Summary of the Judgment

Keywords
Summary

Keywords

1 Environment - Waste - Directive 75/442, as amended by Directive 91/156, and Regulation No 259/93 - Waste for recovery - Principles of self-sufficiency and proximity - Inapplicable - Application by means of Article 130t of the Treaty - Not permissible in the case of unjustified barriers to exports

(EC Treaty, Arts 36, 130s and 130t; Council Regulation No 259/93; Council Directive 75/442, as amended by Directive 91/156)
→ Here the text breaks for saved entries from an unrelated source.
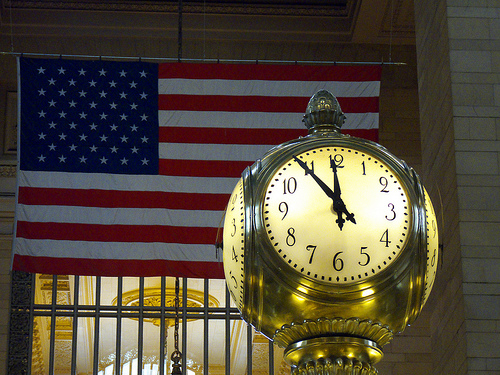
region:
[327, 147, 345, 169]
black number on clock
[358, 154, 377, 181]
black number on clock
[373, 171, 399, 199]
black number on clock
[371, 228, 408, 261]
black number on clock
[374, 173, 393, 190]
black number on clock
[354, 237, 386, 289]
black number on clock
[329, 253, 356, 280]
black number on clock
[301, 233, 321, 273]
black number on clock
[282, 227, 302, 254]
black number on clock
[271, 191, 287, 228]
black number on clock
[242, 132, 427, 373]
this is a clock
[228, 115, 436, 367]
the clock is glowing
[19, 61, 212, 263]
this is the flag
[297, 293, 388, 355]
the clock is golden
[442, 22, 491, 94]
this is a pillar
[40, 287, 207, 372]
this is a gate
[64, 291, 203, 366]
the gate is metallic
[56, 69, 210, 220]
this is a flag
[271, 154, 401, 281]
this is a clock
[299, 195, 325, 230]
the clock is white in color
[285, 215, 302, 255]
the writing is in black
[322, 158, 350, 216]
this is the hour hand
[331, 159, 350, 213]
the hand is black in color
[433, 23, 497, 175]
this is a wall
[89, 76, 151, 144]
these are the clouds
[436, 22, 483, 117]
the wall is brown in color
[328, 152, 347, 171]
Number 12 on a clock.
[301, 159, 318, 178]
Number 11 on a clock.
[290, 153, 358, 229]
Both black hands on a clock.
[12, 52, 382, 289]
A large American flag hanging.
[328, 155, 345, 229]
Small black hand on a clock.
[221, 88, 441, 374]
A metal pole with round top holding 3 visible clocks.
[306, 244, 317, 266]
The number 7 on the front faced clock.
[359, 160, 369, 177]
The number 1 on the front faced clock by the 12.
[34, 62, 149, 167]
Section of white stars on the blue background of the flag.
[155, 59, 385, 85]
Top red stripe on the American flag.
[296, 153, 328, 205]
Black hand on clock.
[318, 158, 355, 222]
Black hand on clock.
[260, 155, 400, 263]
Black numbers on clock.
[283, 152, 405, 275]
Face of clock is round.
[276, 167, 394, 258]
Face of clock is illuminated.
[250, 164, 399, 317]
Clock is in gold stand.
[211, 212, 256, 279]
Black numbers on clock.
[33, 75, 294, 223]
American flag behind clock.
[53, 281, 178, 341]
Metal bars under flag.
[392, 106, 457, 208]
Flag is near brown building.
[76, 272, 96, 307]
glass window on the building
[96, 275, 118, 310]
glass window on the building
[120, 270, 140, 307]
glass window on the building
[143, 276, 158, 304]
glass window on the building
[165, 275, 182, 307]
glass window on the building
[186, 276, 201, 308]
glass window on the building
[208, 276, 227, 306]
glass window on the building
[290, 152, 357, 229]
black minute and hour hands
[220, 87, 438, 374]
shiny silver clock with three faces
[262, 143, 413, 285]
white clock face with black numbers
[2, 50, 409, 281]
flag hanging on white pole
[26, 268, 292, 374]
silver metal bars covering inside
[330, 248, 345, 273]
black number 6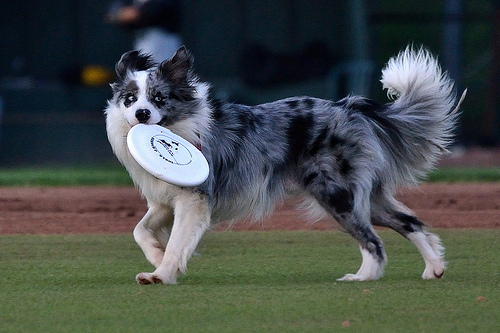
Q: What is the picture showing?
A: It is showing a field.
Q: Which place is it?
A: It is a field.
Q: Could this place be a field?
A: Yes, it is a field.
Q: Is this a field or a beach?
A: It is a field.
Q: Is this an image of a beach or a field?
A: It is showing a field.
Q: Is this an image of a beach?
A: No, the picture is showing a field.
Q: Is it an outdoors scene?
A: Yes, it is outdoors.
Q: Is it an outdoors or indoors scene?
A: It is outdoors.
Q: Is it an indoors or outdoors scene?
A: It is outdoors.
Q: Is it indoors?
A: No, it is outdoors.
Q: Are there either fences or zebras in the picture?
A: No, there are no fences or zebras.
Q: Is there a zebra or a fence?
A: No, there are no fences or zebras.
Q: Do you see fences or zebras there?
A: No, there are no fences or zebras.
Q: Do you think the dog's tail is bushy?
A: Yes, the tail is bushy.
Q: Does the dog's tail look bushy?
A: Yes, the tail is bushy.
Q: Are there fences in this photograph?
A: No, there are no fences.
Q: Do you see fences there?
A: No, there are no fences.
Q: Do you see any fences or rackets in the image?
A: No, there are no fences or rackets.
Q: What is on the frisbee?
A: The logo is on the frisbee.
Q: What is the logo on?
A: The logo is on the frisbee.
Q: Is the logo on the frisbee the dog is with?
A: Yes, the logo is on the frisbee.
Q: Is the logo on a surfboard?
A: No, the logo is on the frisbee.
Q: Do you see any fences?
A: No, there are no fences.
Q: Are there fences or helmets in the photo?
A: No, there are no fences or helmets.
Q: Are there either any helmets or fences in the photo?
A: No, there are no fences or helmets.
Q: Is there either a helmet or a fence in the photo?
A: No, there are no fences or helmets.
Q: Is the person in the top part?
A: Yes, the person is in the top of the image.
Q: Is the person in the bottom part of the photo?
A: No, the person is in the top of the image.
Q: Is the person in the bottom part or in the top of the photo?
A: The person is in the top of the image.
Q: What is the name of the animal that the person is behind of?
A: The animal is a dog.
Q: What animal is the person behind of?
A: The person is behind the dog.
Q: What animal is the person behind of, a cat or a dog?
A: The person is behind a dog.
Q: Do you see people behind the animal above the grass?
A: Yes, there is a person behind the dog.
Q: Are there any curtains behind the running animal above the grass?
A: No, there is a person behind the dog.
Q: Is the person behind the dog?
A: Yes, the person is behind the dog.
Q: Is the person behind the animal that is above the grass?
A: Yes, the person is behind the dog.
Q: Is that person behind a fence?
A: No, the person is behind the dog.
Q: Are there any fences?
A: No, there are no fences.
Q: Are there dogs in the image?
A: Yes, there is a dog.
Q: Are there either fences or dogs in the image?
A: Yes, there is a dog.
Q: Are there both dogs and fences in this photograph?
A: No, there is a dog but no fences.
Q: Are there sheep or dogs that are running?
A: Yes, the dog is running.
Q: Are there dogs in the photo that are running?
A: Yes, there is a dog that is running.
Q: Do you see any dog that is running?
A: Yes, there is a dog that is running.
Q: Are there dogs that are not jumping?
A: Yes, there is a dog that is running.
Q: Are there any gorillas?
A: No, there are no gorillas.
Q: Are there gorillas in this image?
A: No, there are no gorillas.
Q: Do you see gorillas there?
A: No, there are no gorillas.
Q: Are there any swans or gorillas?
A: No, there are no gorillas or swans.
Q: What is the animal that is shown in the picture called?
A: The animal is a dog.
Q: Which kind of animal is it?
A: The animal is a dog.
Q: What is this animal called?
A: This is a dog.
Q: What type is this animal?
A: This is a dog.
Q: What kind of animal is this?
A: This is a dog.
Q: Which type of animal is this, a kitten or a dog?
A: This is a dog.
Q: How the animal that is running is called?
A: The animal is a dog.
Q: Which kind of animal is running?
A: The animal is a dog.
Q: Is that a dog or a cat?
A: That is a dog.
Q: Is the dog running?
A: Yes, the dog is running.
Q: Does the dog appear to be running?
A: Yes, the dog is running.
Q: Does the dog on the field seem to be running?
A: Yes, the dog is running.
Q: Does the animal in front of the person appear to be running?
A: Yes, the dog is running.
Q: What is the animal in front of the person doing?
A: The dog is running.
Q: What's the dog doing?
A: The dog is running.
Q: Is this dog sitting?
A: No, the dog is running.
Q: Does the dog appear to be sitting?
A: No, the dog is running.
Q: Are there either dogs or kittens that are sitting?
A: No, there is a dog but it is running.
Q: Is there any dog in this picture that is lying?
A: No, there is a dog but it is running.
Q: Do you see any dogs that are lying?
A: No, there is a dog but it is running.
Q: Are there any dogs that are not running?
A: No, there is a dog but it is running.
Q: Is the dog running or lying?
A: The dog is running.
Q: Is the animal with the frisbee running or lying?
A: The dog is running.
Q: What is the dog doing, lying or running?
A: The dog is running.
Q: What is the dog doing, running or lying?
A: The dog is running.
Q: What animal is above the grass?
A: The animal is a dog.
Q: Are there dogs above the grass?
A: Yes, there is a dog above the grass.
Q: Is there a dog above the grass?
A: Yes, there is a dog above the grass.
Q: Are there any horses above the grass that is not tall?
A: No, there is a dog above the grass.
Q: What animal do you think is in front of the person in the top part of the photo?
A: The dog is in front of the person.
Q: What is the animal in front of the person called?
A: The animal is a dog.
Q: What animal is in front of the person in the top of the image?
A: The animal is a dog.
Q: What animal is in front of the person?
A: The animal is a dog.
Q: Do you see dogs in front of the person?
A: Yes, there is a dog in front of the person.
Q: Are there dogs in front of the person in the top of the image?
A: Yes, there is a dog in front of the person.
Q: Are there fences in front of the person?
A: No, there is a dog in front of the person.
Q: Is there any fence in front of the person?
A: No, there is a dog in front of the person.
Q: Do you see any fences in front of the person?
A: No, there is a dog in front of the person.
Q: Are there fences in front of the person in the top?
A: No, there is a dog in front of the person.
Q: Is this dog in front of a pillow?
A: No, the dog is in front of the person.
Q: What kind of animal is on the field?
A: The animal is a dog.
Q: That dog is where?
A: The dog is on the field.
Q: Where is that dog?
A: The dog is on the field.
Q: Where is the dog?
A: The dog is on the field.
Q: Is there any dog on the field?
A: Yes, there is a dog on the field.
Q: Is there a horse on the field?
A: No, there is a dog on the field.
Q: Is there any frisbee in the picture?
A: Yes, there is a frisbee.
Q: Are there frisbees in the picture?
A: Yes, there is a frisbee.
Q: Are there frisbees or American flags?
A: Yes, there is a frisbee.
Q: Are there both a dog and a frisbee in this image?
A: Yes, there are both a frisbee and a dog.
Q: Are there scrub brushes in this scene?
A: No, there are no scrub brushes.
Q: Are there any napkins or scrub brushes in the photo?
A: No, there are no scrub brushes or napkins.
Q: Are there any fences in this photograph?
A: No, there are no fences.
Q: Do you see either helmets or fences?
A: No, there are no fences or helmets.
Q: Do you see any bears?
A: No, there are no bears.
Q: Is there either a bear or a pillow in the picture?
A: No, there are no bears or pillows.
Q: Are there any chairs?
A: Yes, there is a chair.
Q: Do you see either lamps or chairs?
A: Yes, there is a chair.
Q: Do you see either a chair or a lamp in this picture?
A: Yes, there is a chair.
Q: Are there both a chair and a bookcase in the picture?
A: No, there is a chair but no bookcases.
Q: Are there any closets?
A: No, there are no closets.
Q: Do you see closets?
A: No, there are no closets.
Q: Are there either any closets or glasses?
A: No, there are no closets or glasses.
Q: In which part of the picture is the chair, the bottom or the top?
A: The chair is in the top of the image.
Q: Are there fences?
A: No, there are no fences.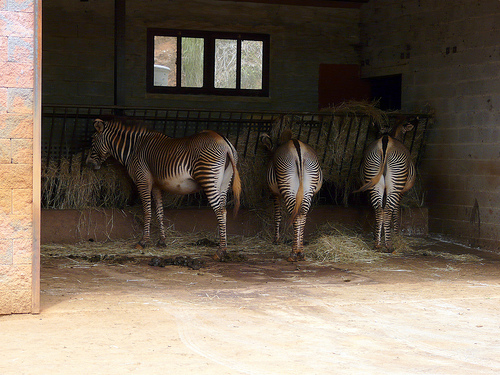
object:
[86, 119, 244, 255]
zebra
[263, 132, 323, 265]
zebra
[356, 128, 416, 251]
zebra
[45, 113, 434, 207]
feeder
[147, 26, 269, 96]
window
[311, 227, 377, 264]
hay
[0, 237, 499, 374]
ground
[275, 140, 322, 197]
hind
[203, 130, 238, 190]
hind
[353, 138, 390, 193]
tail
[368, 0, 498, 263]
wall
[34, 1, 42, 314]
trim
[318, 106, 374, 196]
hay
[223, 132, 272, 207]
hay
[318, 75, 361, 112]
door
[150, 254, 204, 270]
poo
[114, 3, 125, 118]
beam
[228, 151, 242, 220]
tail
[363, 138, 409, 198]
hind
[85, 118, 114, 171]
head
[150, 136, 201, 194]
body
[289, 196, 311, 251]
back legs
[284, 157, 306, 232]
tail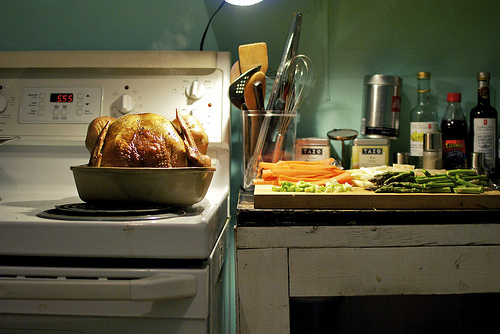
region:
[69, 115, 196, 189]
This is a picture of a turkey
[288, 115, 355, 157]
These are tazo teas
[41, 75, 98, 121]
The time says "5:55"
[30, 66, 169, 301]
This is a stove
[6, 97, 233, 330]
The stove is white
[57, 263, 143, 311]
This is a handle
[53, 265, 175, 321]
This is an oven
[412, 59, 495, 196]
These are oils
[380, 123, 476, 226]
This is asparagus that is green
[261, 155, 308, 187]
These are carrots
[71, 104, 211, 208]
A turkey in the tray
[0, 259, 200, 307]
The handle of oven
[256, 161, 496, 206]
Veggies on the cutting board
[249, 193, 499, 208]
cutting board on the counter top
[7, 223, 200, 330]
The dirty spots on the white oven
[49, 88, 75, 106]
the clock on the oven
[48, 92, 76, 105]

2 Competition - Public undertakings and undertakings on which Member States confer special or exclusive rights - National legislation requiring delivery of certain waste for recovery to a national undertaking with a monopoly in the incineration of dangerous waste - Obligation having the effect of increasing the dominant position of the national undertaking - Not permissible

(EC Treaty, Arts 86 and 90)

Summary

3 Directive 75/442 on waste, as amended by Directive 91/156, and Regulation No 259/93 on the supervision and control of shipments of waste within, into and out of the European Community cannot be interpreted as meaning that the principles of self-sufficiency and proximity are applicable to shipments of waste for recovery. That follows from the provisions of the directive and the regulation and from the preparatory texts. Furthermore, the difference in treatment between waste for recovery and waste for disposal reflects the intention of the Community legislature to encourage recovery of waste in the Community as whole, in particular by eliciting the best technologies, which means that waste of that type should be able to move freely between Member States for processing, thus excluding the application of the principles of self-sufficiency and proximity.

Article 130t of the Treaty, which authorises Member States to adopt protective measures which are more stringent than those adopted pursuant to Article 130s, in so far as they are compatible with the Treaty, does not permit them to extend the application of those principles to waste for recovery when it is clear that those principles create a barrier to exports which is not justified either by an imperative measure relating to protection of the environment or by one of the derogations provided for by Article 36 of the Treaty.

4 Article 90 of the Treaty, in conjunction with Article 86, precludes rules such as the Netherlands' Long-term Plan for the Disposal of Dangerous Waste of June 1993, whereby a Member State requires undertakings to deliver their waste for recovery, such as oil filters, to a national undertaking on which it has conferred the exclusive right to incinerate dangerous waste unless the processing of their waste in another Member State is of a higher quality than that performed by that undertaking if, without any objective justification and without being necessary for the performance of a task in the general interest, those rules have the effect of favouring the national undertaking and increasing its dominant position.